- _Request_: Present the data as a numbered list, omitting blank lines, from the line with "Between 5 and 3, which is larger?" up to and including the line with "How many intersections".

- _Task material_:
+ + + +

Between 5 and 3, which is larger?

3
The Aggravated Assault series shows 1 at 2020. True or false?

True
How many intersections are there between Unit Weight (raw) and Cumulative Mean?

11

+ + + +

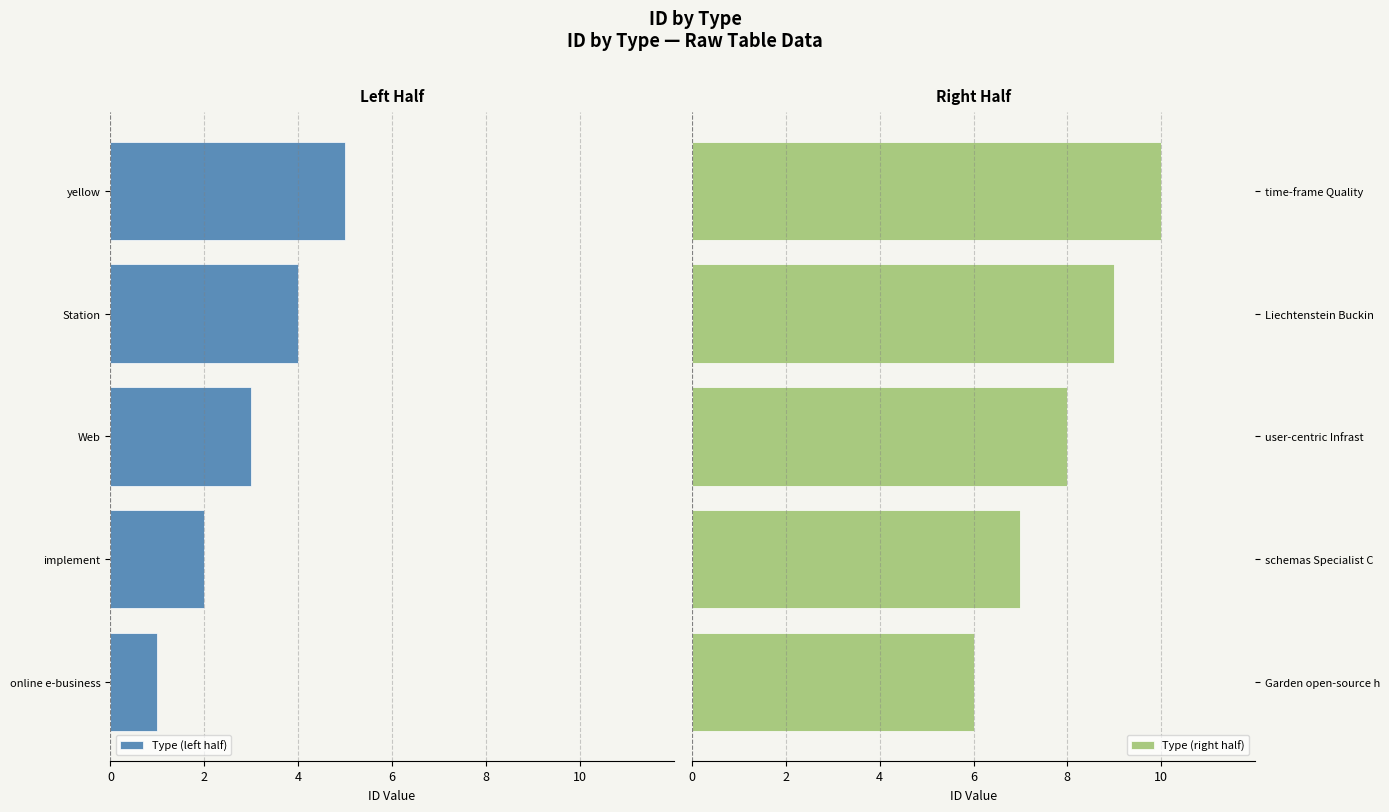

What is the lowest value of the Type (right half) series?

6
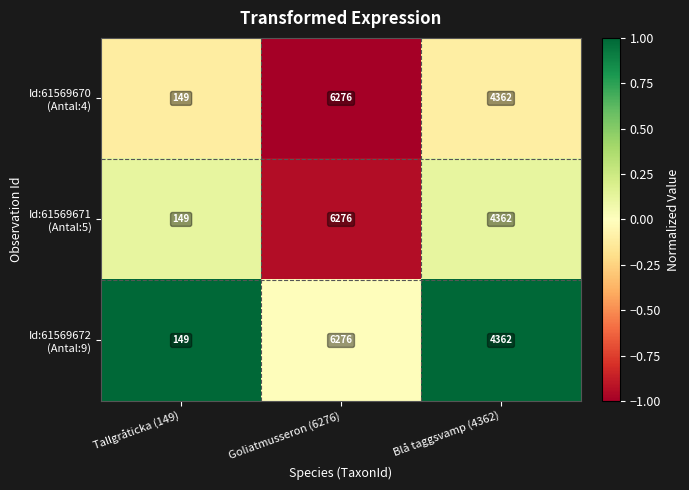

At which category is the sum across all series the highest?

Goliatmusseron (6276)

+ + + +

- _Response to the exercise_:
1. Between 5 and 3, which is larger?
2. 3
3. The Aggravated Assault series shows 1 at 2020. True or false?
4. True
5. How many intersections are there between Unit Weight (raw) and Cumulative Mean?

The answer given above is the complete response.